Page images and extracted text:
★ ★ ★ ★

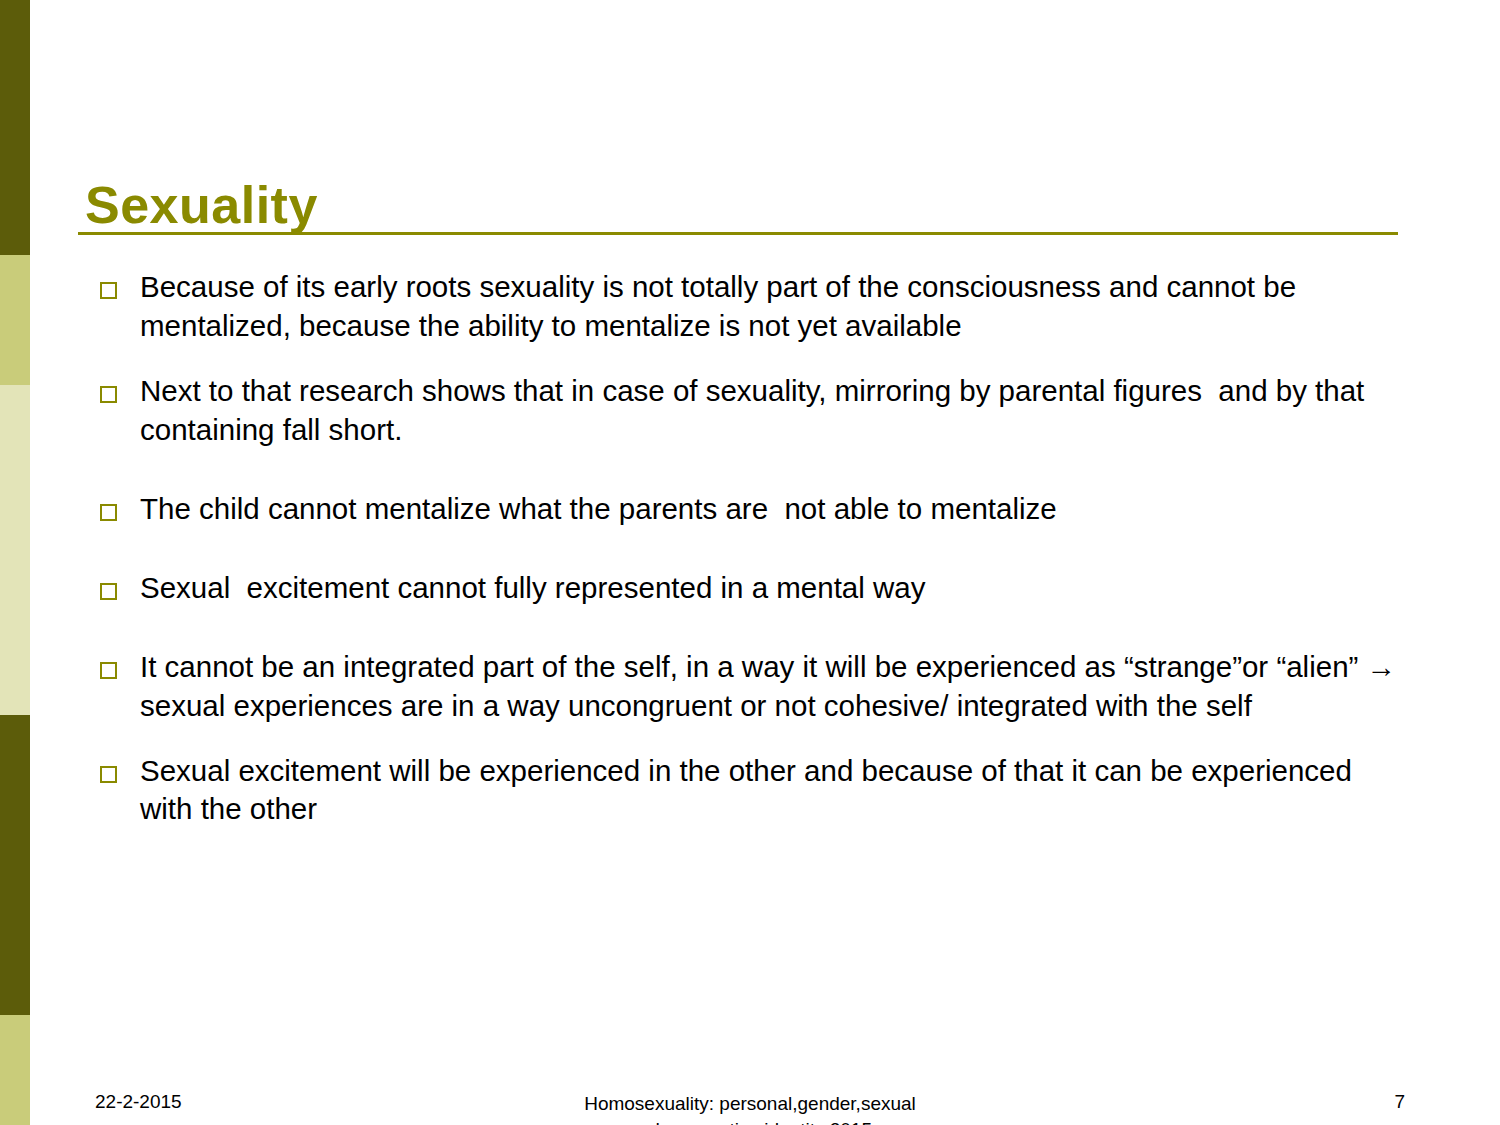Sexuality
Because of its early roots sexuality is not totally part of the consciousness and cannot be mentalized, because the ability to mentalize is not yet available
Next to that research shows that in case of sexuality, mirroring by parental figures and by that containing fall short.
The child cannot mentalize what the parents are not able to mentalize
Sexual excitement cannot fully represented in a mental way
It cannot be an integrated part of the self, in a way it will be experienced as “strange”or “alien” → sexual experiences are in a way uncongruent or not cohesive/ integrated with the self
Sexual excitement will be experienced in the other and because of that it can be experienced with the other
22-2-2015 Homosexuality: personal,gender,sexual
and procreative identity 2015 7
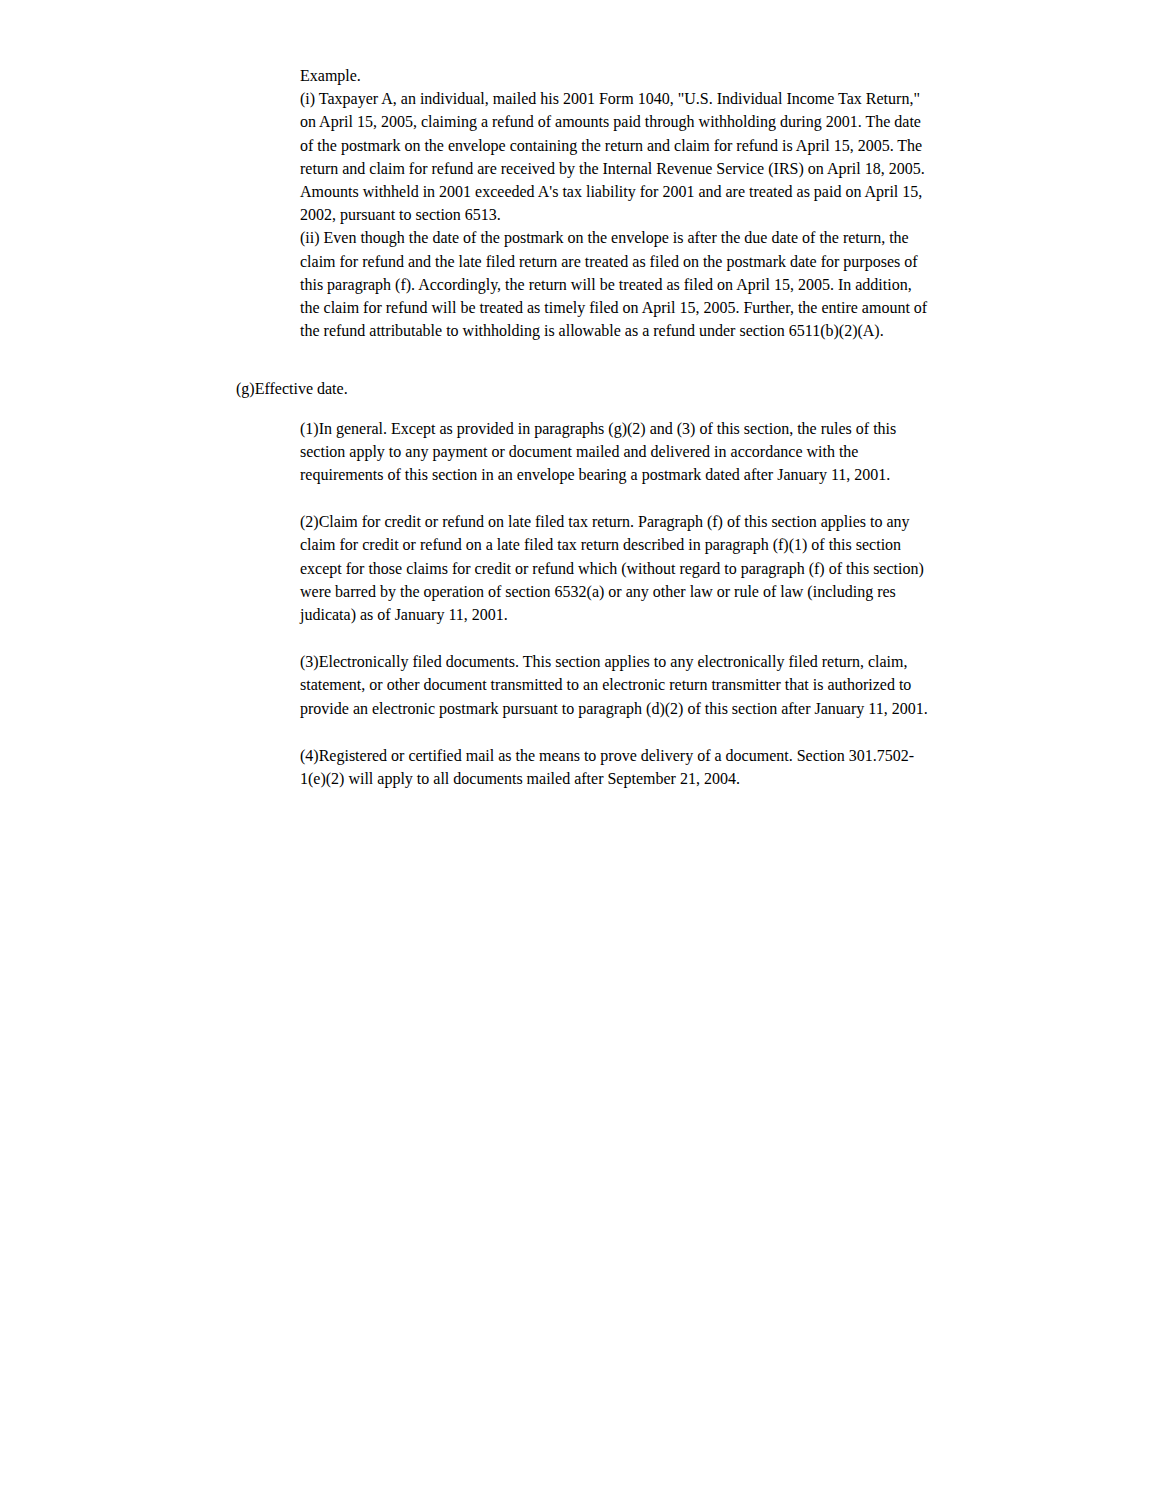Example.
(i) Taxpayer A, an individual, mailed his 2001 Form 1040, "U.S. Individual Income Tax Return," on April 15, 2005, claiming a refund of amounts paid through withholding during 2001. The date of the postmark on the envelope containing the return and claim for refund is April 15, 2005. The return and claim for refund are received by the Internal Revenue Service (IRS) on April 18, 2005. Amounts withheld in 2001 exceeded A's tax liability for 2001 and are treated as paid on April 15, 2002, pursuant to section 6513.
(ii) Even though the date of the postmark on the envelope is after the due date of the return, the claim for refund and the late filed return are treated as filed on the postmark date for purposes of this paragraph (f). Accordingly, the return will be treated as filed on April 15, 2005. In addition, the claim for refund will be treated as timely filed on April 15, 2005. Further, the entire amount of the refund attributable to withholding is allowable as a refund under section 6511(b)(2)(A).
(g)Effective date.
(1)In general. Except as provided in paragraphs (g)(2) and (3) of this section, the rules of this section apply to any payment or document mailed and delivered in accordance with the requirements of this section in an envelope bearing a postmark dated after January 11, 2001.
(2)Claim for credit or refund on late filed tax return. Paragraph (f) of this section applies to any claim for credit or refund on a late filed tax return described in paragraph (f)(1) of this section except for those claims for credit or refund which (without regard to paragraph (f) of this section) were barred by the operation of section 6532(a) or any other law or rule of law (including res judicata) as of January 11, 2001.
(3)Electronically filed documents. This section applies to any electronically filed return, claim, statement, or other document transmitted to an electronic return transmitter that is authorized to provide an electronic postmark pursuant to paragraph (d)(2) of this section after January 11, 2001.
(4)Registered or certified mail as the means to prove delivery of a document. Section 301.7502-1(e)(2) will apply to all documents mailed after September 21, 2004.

★ ★ ★ ★

What you need to do: Print each line above exactly as it appears, excluding all images.

Written answer:
Sexuality
Because of its early roots sexuality is not totally part of the consciousness and cannot be mentalized, because the ability to mentalize is not yet available
Next to that research shows that in case of sexuality, mirroring by parental figures and by that containing fall short.
The child cannot mentalize what the parents are not able to mentalize
Sexual excitement cannot fully represented in a mental way
It cannot be an integrated part of the self, in a way it will be experienced as “strange”or “alien” → sexual experiences are in a way uncongruent or not cohesive/ integrated with the self
Sexual excitement will be experienced in the other and because of that it can be experienced with the other
22-2-2015 Homosexuality: personal,gender,sexual
and procreative identity 2015 7
Example.
(i) Taxpayer A, an individual, mailed his 2001 Form 1040, "U.S. Individual Income Tax Return," on April 15, 2005, claiming a refund of amounts paid through withholding during 2001. The date of the postmark on the envelope containing the return and claim for refund is April 15, 2005. The return and claim for refund are received by the Internal Revenue Service (IRS) on April 18, 2005. Amounts withheld in 2001 exceeded A's tax liability for 2001 and are treated as paid on April 15, 2002, pursuant to section 6513.
(ii) Even though the date of the postmark on the envelope is after the due date of the return, the claim for refund and the late filed return are treated as filed on the postmark date for purposes of this paragraph (f). Accordingly, the return will be treated as filed on April 15, 2005. In addition, the claim for refund will be treated as timely filed on April 15, 2005. Further, the entire amount of the refund attributable to withholding is allowable as a refund under section 6511(b)(2)(A).
(g)Effective date.
(1)In general. Except as provided in paragraphs (g)(2) and (3) of this section, the rules of this section apply to any payment or document mailed and delivered in accordance with the requirements of this section in an envelope bearing a postmark dated after January 11, 2001.
(2)Claim for credit or refund on late filed tax return. Paragraph (f) of this section applies to any claim for credit or refund on a late filed tax return described in paragraph (f)(1) of this section except for those claims for credit or refund which (without regard to paragraph (f) of this section) were barred by the operation of section 6532(a) or any other law or rule of law (including res judicata) as of January 11, 2001.
(3)Electronically filed documents. This section applies to any electronically filed return, claim, statement, or other document transmitted to an electronic return transmitter that is authorized to provide an electronic postmark pursuant to paragraph (d)(2) of this section after January 11, 2001.
(4)Registered or certified mail as the means to prove delivery of a document. Section 301.7502-1(e)(2) will apply to all documents mailed after September 21, 2004.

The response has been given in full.